I've seen many cases where LLMs spotted tiny mistakes that would otherwise go unnoticed by my co-workers.

## Dangers & Trade-offs

* Merging a PR can get really prolonged by playing ping-pong with an LLM reviewer that seems to have completely different ideas every time --compared to a typical developer who usually leaves the most important suggestions in the first comment.
* A lot of suggestions might be irrelevant, but you might notice developers still pasting the LLM's suggestion directly into their LLM coding tool ;)

# 2. Database migrations

Code that doesn't build shouldn't be merged. It breaks deployments and local development.

But so do faulty migrations on a `main/development` branch!

# 3. Preview Deployments

I think they're really beneficial because of how they impact quality assurance.

Without them, a lot of unrelated PRs are usually merged into the development/staging environment, and every so often, they are checked by a QA person and a PM.

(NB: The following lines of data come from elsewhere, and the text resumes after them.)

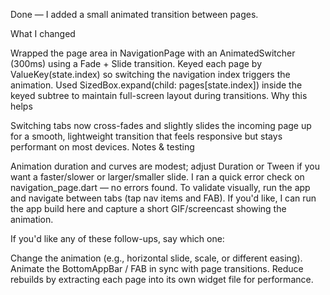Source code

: Done — I added a small animated transition between pages.

What I changed

Wrapped the page area in NavigationPage with an AnimatedSwitcher (300ms) using a Fade + Slide transition.
Keyed each page by ValueKey<int>(state.index) so switching the navigation index triggers the animation.
Used SizedBox.expand(child: pages[state.index]) inside the keyed subtree to maintain full-screen layout during transitions.
Why this helps

Switching tabs now cross-fades and slightly slides the incoming page up for a smooth, lightweight transition that feels responsive but stays performant on most devices.
Notes & testing

Animation duration and curves are modest; adjust Duration or Tween<Offset> if you want a faster/slower or larger/smaller slide.
I ran a quick error check on navigation_page.dart — no errors found.
To validate visually, run the app and navigate between tabs (tap nav items and FAB). If you'd like, I can run the app build here and capture a short GIF/screencast showing the animation.

If you'd like any of these follow-ups, say which one:

Change the animation (e.g., horizontal slide, scale, or different easing).
Animate the BottomAppBar / FAB in sync with page transitions.
Reduce rebuilds by extracting each page into its own widget file for performance.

And if other developers want to check the changes before approving a PR, they have to do things like stashing/committing their current work, switching to the branch, and running tasks like migrations or package installs.

Even when it only takes 1-2 minutes, I think it is enough of a barrier to demotivate other developers from verifying PR changes.

But with Preview Deployments, the change can be tested by stakeholders before even getting merged into dev!

# 4. For the JS ecosystem: [Fallow](https://docs.fallow.tools/)

1. Preventing dead code & duplication.
2. High code complexity detection.
3. Respecting React client/server boundaries.

# 5. Anything else that can be automated

Software development is a high-margin industry. I hope your company isn't too cheap with its CI/CD budget.